● **AUFGABENSTELLUNG**
Was symbolisiert laut dem Text über den Dom bitte die offene Mitte zwischen Altar und Ambo?

● **ANGEZEIGTER TEXT**
▶
Der Dom ist auch für seine gut gestalteten Liturgiefeiern bekannt.
Strasser: Ja, der Dom ist eine beliebte Gottesdienststätte. Es kommen viele in unsere Gottesdienste in den Dom, die aber in ihren Heimatpfarren fehlen. Wir bemühen uns um eine schöne Liturgie, zu der ganz wesentlich die Dommusik und die liturgischen Dienste beitragen. Erfreulicherweise ist die Zahl der Gottesdienst-Mitfeiernden im Wesentlichen gleich geblieben. Die Dompfarre ist übrigens eine der wenigen Pfarren, in der es jeden Sonntag einen Kindergottesdienst gibt.
Der neue Altarraum hat dem Dom ein neues Gesicht gegeben. Was bedeutet das für die Dompfarre?
Strasser: Die Neugestaltung brachte für die Dompfarre einen echten Qualitätssprung in der Liturgie. Ein besonderes Element dabei ist die freie Mitte zwischen Altar und Ambo. Diese offene Mitte symbolisiert den Menschen, der für Wort und Sakrament offen ist.
Als leidenschaftlicher Theologe können Sie gar nicht anders, als den Dom mit theologischen Augen anzuschauen. Was bedeutet es, dass der Dom Mariä Empfängnis, der ohne Erbsünde empfangenen Gottesmutter geweiht ist?
◀
● **ANGEZEIGTE DATEN**
▶
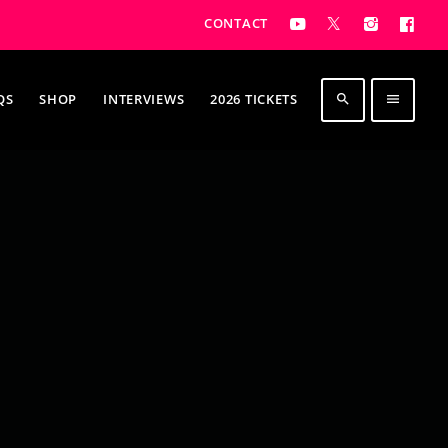
CONTACT
QS
SHOP
INTERVIEWS
2026 TICKETS
search
menu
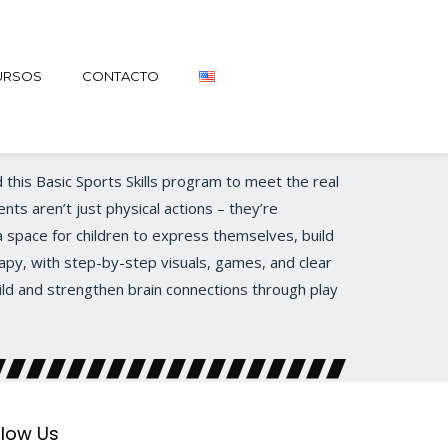
URSOS
CONTACTO
 this Basic Sports Skills program to meet the real
nts aren’t just physical actions – they’re
 space for children to express themselves, build
apy, with step-by-step visuals, games, and clear
ild and strengthen brain connections through play
llow Us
◀
● **LÖSUNG ZUR AUFGABE**
Sie symbolisiert den Menschen, der für Wort und Sakrament offen ist.